But mostly, kid-friendliness is something to which most of us have become accustomed — or perhaps simply resigned. When we have a party, there’s a good chance that one of our kid friendly friends will bring their kids, bidden or otherwise. There will always be that lady at work who will bring her pencil-chewing, paperweight throwing progeny into the office. And yes, even in a bar, we might have to watch our adult language ’cause there’re impressionable little ones around – we’ll just have to take those choice expletives outside with the smokers. There, at least – 15 feet from the entrance of the establishment, per that new grown up law — we can huddle against the elements and enjoy a semblance of mature company. Being strangers, we may not speak a word to one another, but the kid-free camaraderie is undeniable.
Recently, though, kid friendliness seems to have made an unprecedented and somewhat alarming encroachment upon adult territory – and by that, I mean the euphemistic “adult” territory. A newly opened establishment in Park Slope, Brooklyn is now purporting to be a kid-friendly sex shop. The store, which operates under the coy and possibly creepy double entendre “Babeland”, in the interest of providing a women-friendly sex shop, apparently features diaper changing stations, a “Sexy Moms Series”, and stroller accessible aisles. The décor is brightly colored urban boutique, and the displays are more subtly presented than those of the average in-your-face triple-X establishment.
I can’t say I disagree with the spirit of the place. The owners of the store have taken up the noble cause of eradicating the dingy, embarrassing stereotypes surrounding the typical sex shop and its clientele. They’re updating the traditionally yucky images of trench coat clad fetish freaks practicing self-abuse in dark corners. I can understand that. But is kid-friendliness really a necessary part of a sex shop? Do even sex shops need to become as benign (and about as sexy) as Old Navy where the tot tags along while mom shops? I guess it’s nice that this store aspires to be kid-friendly, but it seems to me that it’s in grave danger of becoming not at all sex-friendly.

SET TASK 1: From the piece on kid-friendliness, reproduce word for word the part that opens with the words containing "But mostly, kid-friendliness" and closes with "camaraderie is undeniable.".

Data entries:
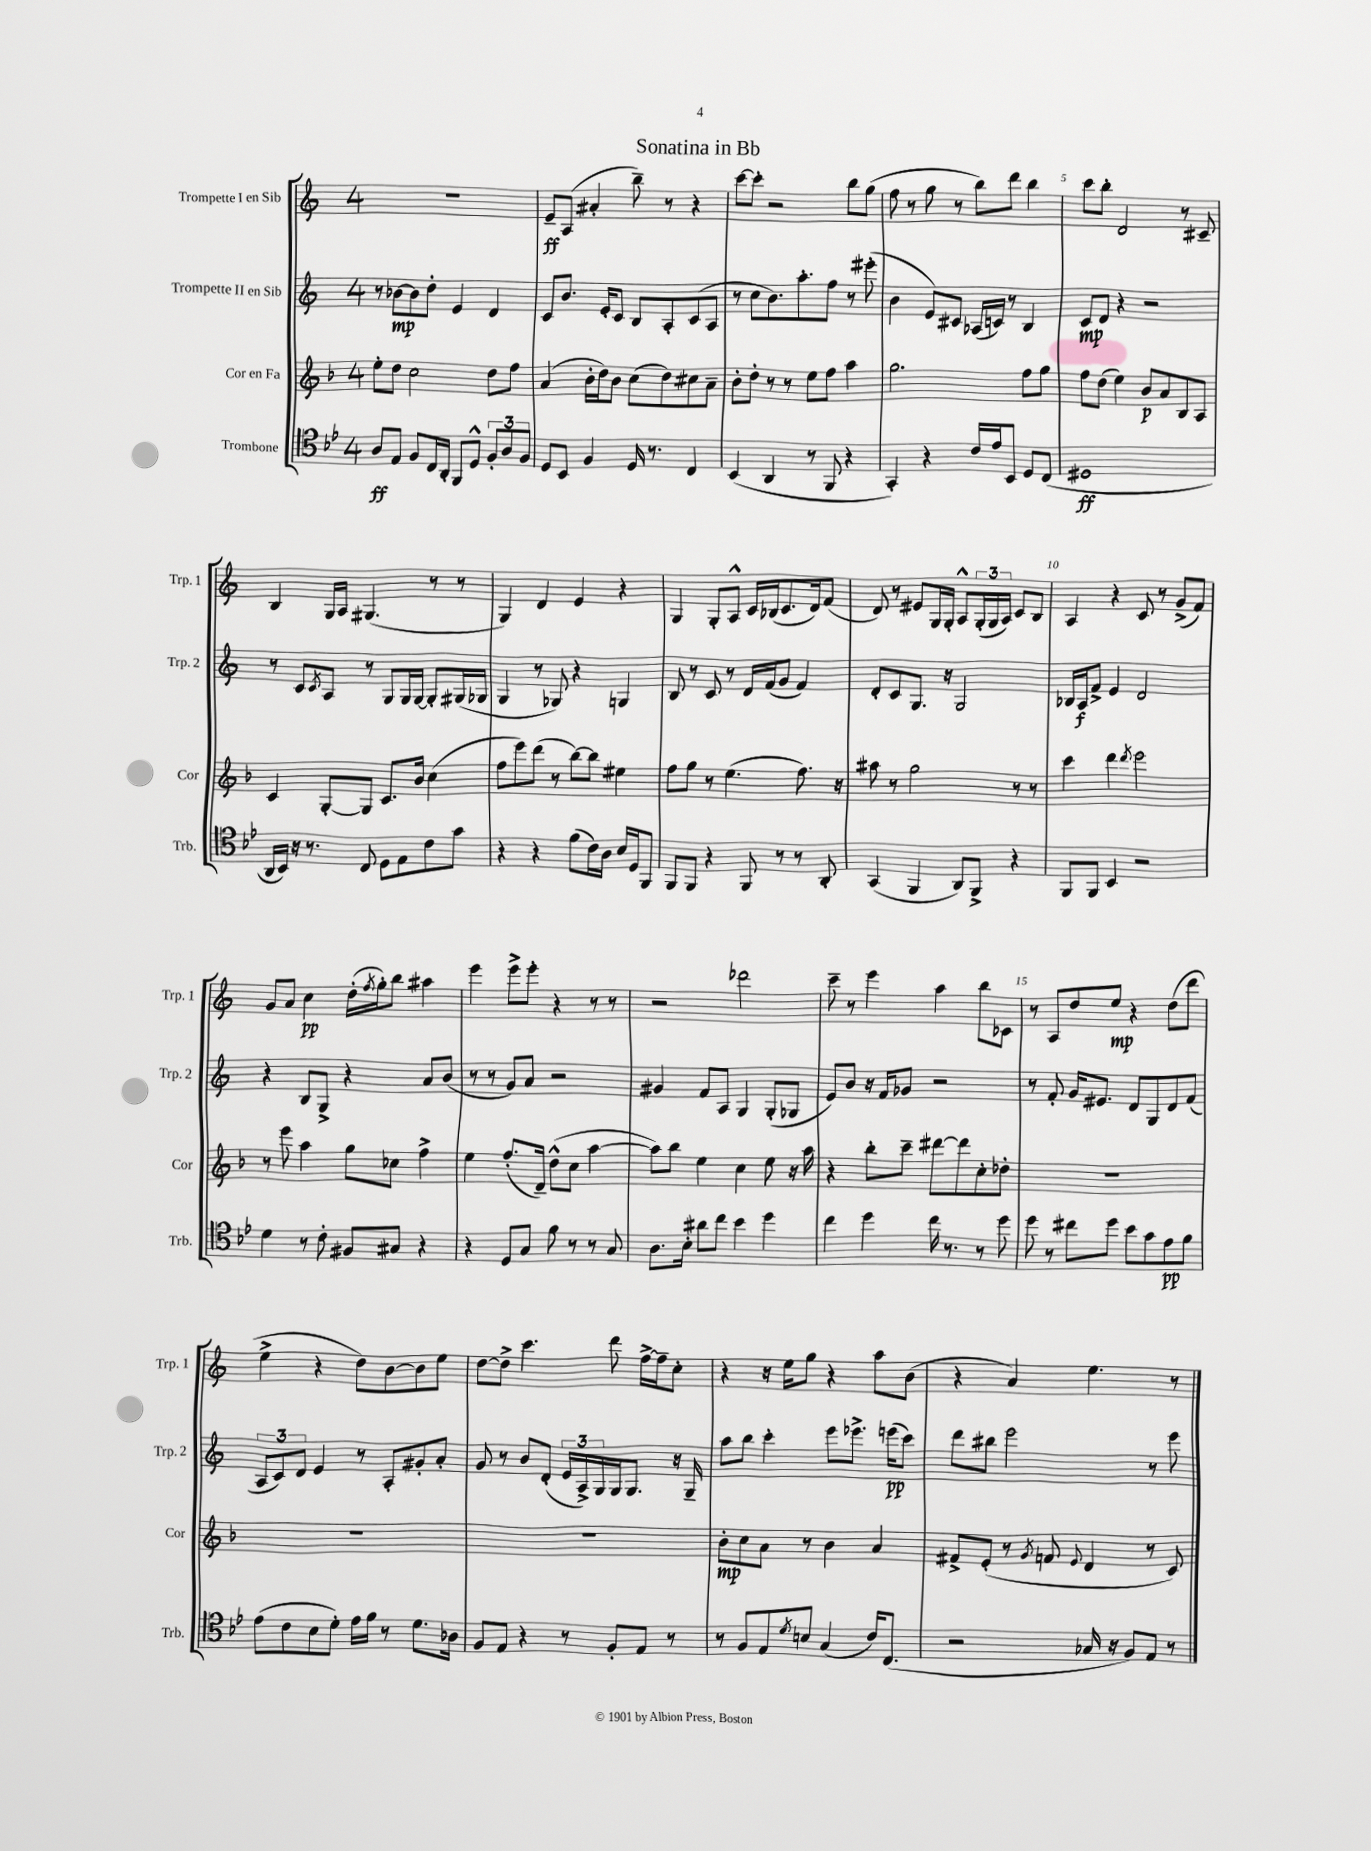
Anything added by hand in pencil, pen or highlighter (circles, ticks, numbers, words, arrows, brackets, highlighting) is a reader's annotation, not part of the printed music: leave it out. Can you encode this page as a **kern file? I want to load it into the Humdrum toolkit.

**kern	**kern	**kern	**kern
*staff4	*staff3	*staff2	*staff1
*clefC4	*clefG2	*clefG2	*clefG2
*k[b-e-]	*k[b-]	*k[]	*k[]
*M4/4	*M4/4	*M4/4	*M4/4
8A/L	8ee'\L	8r	1r
8E-/J	8dd\J	[8b-\L	.
8F/L	2cc\	8b-\]	.
16C/L	.	8dd'\J	.
16AA'/JJ	.	.	.
8FF/L	.	4e/	.
8D^^/J	.	.	.
12F'/L	8dd\L	4d/	.
12A/	.	.	.
.	8ff\J	.	.
12F/J	.	.	.
=	=	=	=
8D/L	(4a/	8c/L	8e~/L
8BB-/J	.	8.b/J	(8A/J
4F/	16b-'\LL	.	4a#'/
.	16dd\J)	16e'/LK	.
.	8b-\J	8c/J	.
16D/	(8cc\L	8B/L	8bb~\)
8.r	.	.	.
.	8dd\)	8A'/	8r
4C/	8cc#\	(8c/	4r
.	8a~\J	8A/J	.
=	=	=	=
(4BB-/	8b-'\L	8r	[8ccc\L
.	8dd'\J	8cc\L	8ccc'\]J
4AA/	8r	8.b\)	2r
.	8r	.	.
.	.	8.aa'\	.
8r	8ee\L	.	.
8FF/	8ff\J	8ff\J	.
4r	4aa\	8r	8bb\L
.	.	(8eee#'\	(8gg\J
=	=	=	=
4GG'/)	2.gg\	4b\	8ff\
.	.	.	8r
4r	.	8e/L)	8gg\
.	.	8c#/J	8r
16c/LL	.	(16A-/LL	8bb\L)
16e-/J	.	16c/JJ)	.
8BB-/J	.	8r	8ddd\J
8D/L	8ff\L	4B/	4bb\
(8C/J	8gg\J	.	.
=	=	=	=
1D#	8ff\L	8c/L	8ccc\L
.	(8dd\J	8d/J	8bb'\J
.	4ee\)	4r	2d/
.	8b-/L	2r	.
.	8a/	.	.
.	8B-/	.	8r
.	8A/J	.	8c#~/
=	=	=	=
16AA/LL	4c/	8r	4B/
16BB-/JJ)	.	.	.
16r	.	8c/L	.
8.r	.	.	.
.	.	8qc/	.
.	[8G'/L	8A/J	16G/LL
.	.	.	16A/JJ
8C/	8G/]J	8r	(4.G#/
8D\L	8.c/L	8G/L	.
8E-\	.	16G/L	.
.	16b-/Jk	[16G/JJ	.
8c\	(4cc\	8G'/]L	8r
8g\J	.	(16G#/L	8r
.	.	16G-/JJ	.
=	=	=	=
4r	8ff\L	4G/	4G/)
.	8eee\)	.	.
4r	(8ddd\J	8r	4d/
.	8r	8G-/)	.
(8f\L	[8bb-\L)	4r	4e/
16c\L)	8bb-\]J	.	.
16A\JJ	.	.	.
16B-/LL	4ee#\	4G/	4r
16D/J	.	.	.
8FF/J	.	.	.
=	=	=	=
8FF/L	8ff\L	8B/	4G/
8FF/J	8gg\J	8r	.
4r	8r	8c/	8G'/L
.	(4.ee\	8r	8A^^/J
8FF/	.	16d/LL	16c/LL
.	.	(16f/J	(16B-/J
8r	.	8g/J	8.c/
8r	8.ff\)	4f/)	.
.	.	.	16d/k)
8AA'/	.	.	(8f/J
.	16r	.	.
=	=	=	=
(4GG/	8aa#\	8d'/L	8d/)
.	8r	8c/	8r
4FF/	2gg\	8.G/J	8e#/L
.	.	.	16G/L
.	.	16r	16G'/JJ
8AA/L)	.	2G/	8A^^/L
8FF^/J	.	.	(24G'/L
.	.	.	24G/
.	.	.	24A/JJ)
4r	8r	.	8c/L
.	8r	.	8B/J
=	=	=	=
8FF/L	4ccc\	16B-/LL	4A/
.	.	16A/J	.
8FF/J	.	8f^/J	.
4BB-/	4ddd\	4e/	4r
.	8qddd/	.	.
2r	2eee\	2d/	8c/
.	.	.	8r
.	.	.	(8g^/L
.	.	.	8f/J)
=	=	=	=
4d\	8r	4r	8g/L
.	8eee\	.	8a/J
8r	4aa\	8B/L	4cc\
8c'\	.	8G^/J	.
8F#/L	8gg\L	4r	(16dd'\LL
.	.	.	8qff/
.	.	.	16gg'\J)
8G#/J	8cc-\J	.	8bb\J
4r	4ff^\	8a/L	4aa#\
.	.	(8b/J	.
=	=	=	=
4r	4ee\	8r	4eee\
.	.	8r	.
8D/L	(8.ff'/L	8g/L)	8eee^\L
8G/J	.	8a/J	8eee'\J
.	16d~/Jk)	.	.
8f\	(8dd^^\L	2r	4r
8r	8cc\J	.	.
8r	[4aa\	.	8r
8G/	.	.	8r
=	=	=	=
8.A\L	8aa\]L)	4g#/	2r
.	8bb-\J	.	.
16B-'\Jk	.	.	.
8a#\L	4ee\	8f/L	.
8cc\J	.	8A/J	.
4b-\	4cc\	4G/	2ddd-\
4dd\	8ee\	(8G'/L	.
.	16r	8G-/J	.
.	16aa\	.	.
=	=	=	=
4cc\	4r	8e/L)	8ccc~\
.	.	8b/J	8r
4dd\	8bb-'\L	16r	4eee\
.	.	16f/LK	.
.	8ccc~\J	8g-/J	.
16cc\	[8ddd#\L	2r	4aa\
8.r	.	.	.
.	8ddd#\]	.	.
8r	8cc'\	.	8bb\L
8dd\	8dd-'\J	.	8c-\J
=	=	=	=
8dd\	1r	8r	8r
8r	.	8f'/	8A/L
8cc#\L	.	16g/LK	8dd/
.	.	8.e#/J	.
8dd\J	.	.	8ee/J
8b-\L	.	8d/L	4r
8g\	.	8G/	.
8e-\	.	8d/	(8dd\L
8f\J	.	(8f/J	8ddd\J
=	=	=	=
(8e-\L	1r	12A/L	4ee^\
.	.	12c/)	.
8c\	.	.	.
.	.	12d/J	.
8B-\	.	4e/	4r
8d'\J)	.	.	.
16e-\LL	.	8r	8dd\L)
16f\JJ	.	.	.
8r	.	8A'/L	[8b\
8.d\L	.	8g#'/	8b\]
.	.	8a'/J	8ee\J
16A-\Jk	.	.	.
=	=	=	=
8F/L	1r	8g/	[8dd\L
8E-/J	.	8r	8dd^\]J
4r	.	8b/L	4.ccc\
.	.	(8d'/J	.
8r	.	24e/LL	.
.	.	24A^/)	.
.	.	24G/	.
8F'/L	.	16G/J	8ddd\
.	.	8.G/J	.
8E-/J	.	.	[16ff^\LL
.	.	.	16ff~\]J
8r	.	16r	8cc'\J
.	.	16G~/	.
=	=	=	=
8r	8b-'\L	8aa\L	4r
8F/L	8cc\	8bb\J	.
8E-/	8a\J	4ccc'\	16r
.	.	.	16ee\LK
8qd/	.	.	.
8B/J	8r	.	8gg\J
(4G/	4b-\	8eee\L	4r
.	.	8.eee-^\J	.
16c/LK)	4a/	.	8aa\L
(8.C/J	.	(16eee\LK	.
.	.	8ccc\J)	(8b\J
=	=	=	=
2r	8f#^/L	8ddd\L	4r
.	(8e'/J	8bb#\J	.
.	8r	2eee\	4a/)
.	8qg/	.	.
.	8f/	.	.
.	8qqe/	.	.
16G-/	4d/	.	4.ee\
16r	.	.	.
8F/L)	.	.	.
8E-/J	8r	8r	.
8r	8c/)	8eee\	8r
==	==	==	==
*-	*-	*-	*-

SET TASK 2: Locate every line of the entries that includes the string "kern", and copy each of those lines in full.

FINAL RESULT 1:
But mostly, kid-friendliness is something to which most of us have become accustomed — or perhaps simply resigned. When we have a party, there’s a good chance that one of our kid friendly friends will bring their kids, bidden or otherwise. There will always be that lady at work who will bring her pencil-chewing, paperweight throwing progeny into the office. And yes, even in a bar, we might have to watch our adult language ’cause there’re impressionable little ones around – we’ll just have to take those choice expletives outside with the smokers. There, at least – 15 feet from the entrance of the establishment, per that new grown up law — we can huddle against the elements and enjoy a semblance of mature company. Being strangers, we may not speak a word to one another, but the kid-free camaraderie is undeniable.

FINAL RESULT 2:
Anything added by hand in pencil, pen or highlighter (circles, ticks, numbers, words, arrows, brackets, highlighting) is a reader's annotation, not part of the printed music: leave it out. Can you encode this page as a **kern file? I want to load it into the Humdrum toolkit.
**kern	**kern	**kern	**kern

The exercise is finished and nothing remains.